Hepatitis B

Síntomas comunes y su manejo

La hepatitis B tiene un curso clínico muy variable, desde infección subclínica sin síntomas a progresión a cirrosis/hepatocarcinoma (HCC) y posible insuficiencia hepática.

En la fase de infección aguda la mayoría de personas no tienen síntomas. Sin embargo, en algunos casos se presenta con síntomas de hepatitis aguda no específica como: coloración amarillenta de piel y ojos (ictericia), orina oscura, cansancio, náuseas, vómitos, pérdida importante de peso y dolor abdominal que pueden durar varias semanas. En un pequeño porcentaje, los pacientes con hepatitis aguda desarrollan insuficiencia hepática aguda grave que requiere hospitalización urgente e incluso necesidad de recibir un trasplante hepático. En algunas personas, si la hepatitis aguda no se resuelve en 6 meses, evoluciona a la forma de infección crónica.

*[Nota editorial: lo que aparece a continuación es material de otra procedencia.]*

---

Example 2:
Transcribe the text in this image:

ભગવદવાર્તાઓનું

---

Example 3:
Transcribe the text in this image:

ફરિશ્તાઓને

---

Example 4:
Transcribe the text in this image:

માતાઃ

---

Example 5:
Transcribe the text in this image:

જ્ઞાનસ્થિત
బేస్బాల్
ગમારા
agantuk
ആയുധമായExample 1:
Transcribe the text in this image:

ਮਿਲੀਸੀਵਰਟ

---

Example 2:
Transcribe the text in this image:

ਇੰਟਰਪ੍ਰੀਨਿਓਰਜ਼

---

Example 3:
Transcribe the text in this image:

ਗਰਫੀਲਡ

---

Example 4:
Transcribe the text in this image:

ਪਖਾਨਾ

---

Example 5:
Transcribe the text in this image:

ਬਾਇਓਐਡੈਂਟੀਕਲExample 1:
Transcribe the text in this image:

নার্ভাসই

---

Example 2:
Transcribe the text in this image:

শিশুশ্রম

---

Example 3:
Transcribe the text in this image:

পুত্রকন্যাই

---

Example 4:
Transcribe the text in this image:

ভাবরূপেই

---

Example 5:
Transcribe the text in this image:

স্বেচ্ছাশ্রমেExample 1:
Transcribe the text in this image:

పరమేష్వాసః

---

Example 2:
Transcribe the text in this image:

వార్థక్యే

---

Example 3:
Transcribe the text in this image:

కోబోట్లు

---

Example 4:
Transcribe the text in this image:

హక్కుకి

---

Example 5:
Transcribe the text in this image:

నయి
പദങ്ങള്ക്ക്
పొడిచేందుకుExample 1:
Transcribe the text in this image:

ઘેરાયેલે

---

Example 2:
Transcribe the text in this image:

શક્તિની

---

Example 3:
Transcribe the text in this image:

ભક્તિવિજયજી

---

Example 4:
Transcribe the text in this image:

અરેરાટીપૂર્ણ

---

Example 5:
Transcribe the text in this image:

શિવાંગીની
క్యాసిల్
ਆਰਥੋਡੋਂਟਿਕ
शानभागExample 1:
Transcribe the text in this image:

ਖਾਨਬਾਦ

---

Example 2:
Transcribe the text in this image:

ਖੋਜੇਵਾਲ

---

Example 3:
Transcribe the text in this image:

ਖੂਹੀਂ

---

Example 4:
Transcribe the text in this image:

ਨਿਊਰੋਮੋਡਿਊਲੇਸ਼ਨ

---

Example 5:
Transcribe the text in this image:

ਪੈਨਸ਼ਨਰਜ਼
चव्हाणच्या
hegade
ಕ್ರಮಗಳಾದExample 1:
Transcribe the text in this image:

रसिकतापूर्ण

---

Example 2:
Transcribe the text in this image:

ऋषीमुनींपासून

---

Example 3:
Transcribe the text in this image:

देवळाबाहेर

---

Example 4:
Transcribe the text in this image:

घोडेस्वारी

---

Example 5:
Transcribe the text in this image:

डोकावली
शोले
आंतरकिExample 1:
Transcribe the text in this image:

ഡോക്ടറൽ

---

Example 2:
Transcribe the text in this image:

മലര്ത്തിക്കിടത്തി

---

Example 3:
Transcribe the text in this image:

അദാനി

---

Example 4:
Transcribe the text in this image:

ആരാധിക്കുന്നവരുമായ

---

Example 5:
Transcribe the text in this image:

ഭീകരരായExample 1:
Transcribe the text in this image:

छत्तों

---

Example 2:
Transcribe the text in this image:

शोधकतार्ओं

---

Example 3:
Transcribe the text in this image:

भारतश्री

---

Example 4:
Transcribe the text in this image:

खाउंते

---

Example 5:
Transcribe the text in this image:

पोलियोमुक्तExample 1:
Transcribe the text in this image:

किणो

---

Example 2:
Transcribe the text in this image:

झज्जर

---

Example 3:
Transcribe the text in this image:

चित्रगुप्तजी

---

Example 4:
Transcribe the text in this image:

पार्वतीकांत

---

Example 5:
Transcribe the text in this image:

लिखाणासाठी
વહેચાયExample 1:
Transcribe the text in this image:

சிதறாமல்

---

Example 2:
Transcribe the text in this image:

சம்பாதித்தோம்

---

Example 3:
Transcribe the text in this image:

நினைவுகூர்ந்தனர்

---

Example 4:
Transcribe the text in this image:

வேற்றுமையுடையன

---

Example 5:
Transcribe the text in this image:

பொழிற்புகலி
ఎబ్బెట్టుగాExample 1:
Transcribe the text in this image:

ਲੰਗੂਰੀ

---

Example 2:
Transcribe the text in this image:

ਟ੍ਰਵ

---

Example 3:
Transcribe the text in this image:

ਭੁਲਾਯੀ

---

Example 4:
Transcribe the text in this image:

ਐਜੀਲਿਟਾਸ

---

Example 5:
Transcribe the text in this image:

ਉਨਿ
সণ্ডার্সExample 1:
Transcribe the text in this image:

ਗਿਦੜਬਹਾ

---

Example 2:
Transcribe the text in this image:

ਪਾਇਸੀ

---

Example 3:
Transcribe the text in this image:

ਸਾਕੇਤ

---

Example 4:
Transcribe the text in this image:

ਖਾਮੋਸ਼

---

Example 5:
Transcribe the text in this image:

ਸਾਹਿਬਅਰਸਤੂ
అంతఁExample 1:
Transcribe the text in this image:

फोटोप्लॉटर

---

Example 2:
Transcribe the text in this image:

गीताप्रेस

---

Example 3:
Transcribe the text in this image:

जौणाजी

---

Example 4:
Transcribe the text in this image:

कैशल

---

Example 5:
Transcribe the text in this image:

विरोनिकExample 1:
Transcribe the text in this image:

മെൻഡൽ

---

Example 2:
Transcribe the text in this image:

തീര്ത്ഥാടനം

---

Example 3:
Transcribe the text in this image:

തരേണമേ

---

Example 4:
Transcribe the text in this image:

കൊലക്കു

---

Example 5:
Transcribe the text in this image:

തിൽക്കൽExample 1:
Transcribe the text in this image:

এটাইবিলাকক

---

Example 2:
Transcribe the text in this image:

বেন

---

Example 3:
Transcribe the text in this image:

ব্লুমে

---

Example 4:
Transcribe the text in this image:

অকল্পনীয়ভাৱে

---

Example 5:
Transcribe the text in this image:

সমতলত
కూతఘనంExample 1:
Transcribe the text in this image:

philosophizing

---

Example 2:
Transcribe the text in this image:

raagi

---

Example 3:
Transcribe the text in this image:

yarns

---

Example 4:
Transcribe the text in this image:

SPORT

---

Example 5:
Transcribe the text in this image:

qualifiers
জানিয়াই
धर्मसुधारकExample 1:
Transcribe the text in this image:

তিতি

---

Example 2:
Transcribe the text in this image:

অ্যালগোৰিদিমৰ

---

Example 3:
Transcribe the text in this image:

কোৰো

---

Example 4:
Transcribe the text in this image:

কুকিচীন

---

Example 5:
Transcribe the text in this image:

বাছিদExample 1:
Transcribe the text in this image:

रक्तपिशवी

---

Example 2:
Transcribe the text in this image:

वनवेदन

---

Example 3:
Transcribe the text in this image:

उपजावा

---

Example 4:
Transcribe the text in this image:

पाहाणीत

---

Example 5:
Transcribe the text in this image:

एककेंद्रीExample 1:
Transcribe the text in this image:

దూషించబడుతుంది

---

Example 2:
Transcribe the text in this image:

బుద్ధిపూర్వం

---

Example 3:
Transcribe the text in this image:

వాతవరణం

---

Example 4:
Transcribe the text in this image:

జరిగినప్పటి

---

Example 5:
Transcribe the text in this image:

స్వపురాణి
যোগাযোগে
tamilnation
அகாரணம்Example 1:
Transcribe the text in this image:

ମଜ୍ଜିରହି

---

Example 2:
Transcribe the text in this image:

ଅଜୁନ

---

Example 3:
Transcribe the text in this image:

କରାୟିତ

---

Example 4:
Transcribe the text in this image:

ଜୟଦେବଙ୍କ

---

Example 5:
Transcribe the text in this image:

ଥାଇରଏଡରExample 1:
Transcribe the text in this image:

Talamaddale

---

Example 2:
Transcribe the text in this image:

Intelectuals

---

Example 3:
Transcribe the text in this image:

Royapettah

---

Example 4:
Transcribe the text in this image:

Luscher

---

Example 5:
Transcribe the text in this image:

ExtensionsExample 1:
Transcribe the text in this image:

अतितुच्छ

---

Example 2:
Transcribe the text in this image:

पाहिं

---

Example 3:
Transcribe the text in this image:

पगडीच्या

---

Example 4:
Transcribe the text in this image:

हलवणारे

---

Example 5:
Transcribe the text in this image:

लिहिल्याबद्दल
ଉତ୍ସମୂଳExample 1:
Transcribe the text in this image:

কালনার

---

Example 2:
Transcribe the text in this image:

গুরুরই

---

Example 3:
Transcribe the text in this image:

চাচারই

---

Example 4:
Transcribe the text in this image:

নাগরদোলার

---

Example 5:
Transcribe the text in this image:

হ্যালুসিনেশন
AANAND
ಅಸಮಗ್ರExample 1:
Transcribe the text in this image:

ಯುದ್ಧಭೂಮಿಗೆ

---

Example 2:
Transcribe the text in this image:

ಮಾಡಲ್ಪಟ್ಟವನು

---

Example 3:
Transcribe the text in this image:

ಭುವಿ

A continuación, se exponen los síntomas más frecuentes relatados por los pacientes con hepatitis B crónica. No todos los pacientes presentan todos los síntomas y, además, aunque tengan alguno o algunos de ellos no los tienen de forma permanente, aunque si la enfermedad hepática avanza, estos síntomas pueden agudizarse o presentarse otros de nuevos. Algunos síntomas que pueden presentar las personas con hepatitis B: falta de apetito, náuseas, sensación de indigestión, dolor de cabeza, dolor abdominal, dolor muscular o de las articulaciones, cambios de humor, etc.

Lo importante es que el paciente sea consciente de que tiene el problema de algunas de estas sintomatologías y que tenga las pautas para manejarlas con actitud positiva.

La fatiga es uno de los síntomas más frecuentes en las personas que tienen hepatitis B, producida por la propia enfermedad, una sensación de cansancio que consiste en no tener energía para hacer las cosas de la vida diaria. Además, la edad también contribuye a que la persona se mueva cada vez con más pesadez. Muchos pacientes manifiestan que quieren salir a la calle a caminar o a dar un paseo, pero que cuando han recorrido unos pocos metros ya están cansados y quieren regresar a casa. Hay que tener en cuenta que el reposo sólo ayuda de forma relativa a recuperar las fuerzas y la hepatitis aguda no requiere reposo.

Como la fatiga proviene de la enfermedad hepática, parece lógico pensar que acabando con la situación se resuelve el problema. Pero esto no siempre es posible, y por eso se deberá buscar la forma de “convivir” con la fatiga. Convivir con la fatiga implica aceptar que no podemos evitar que esté allí, pero que vamos a hacer todo lo posible para que nos perjudique lo mínimo.

Es suficiente con andar unos 20 o 30 minutos, a paso normal, cada día o casi cada día. Si ya practicas ejercicio en un gimnasio o piscina, es recomendable mantenerlo tanto como se pueda.

Habrá días en los que se está más cansado. Es algo normal, y por supuesto estos días podrías permanecer en casa, o hacer un paseo más corto. En cambio, otros días te vas a sentir con más ánimos, y podrás realizar las actividades con más vigor. La práctica de la actividad física te va a ayudar también a regular los horarios de sueño, a tener más hambre, a mantener el peso, a mejorar el estado de ánimo, a cuidar el corazón y el resto del cuerpo.

Tu médico también puede orientarte sobre cuál es la forma más adecuada de actividad física para ti, de acuerdo con tu estado de salud.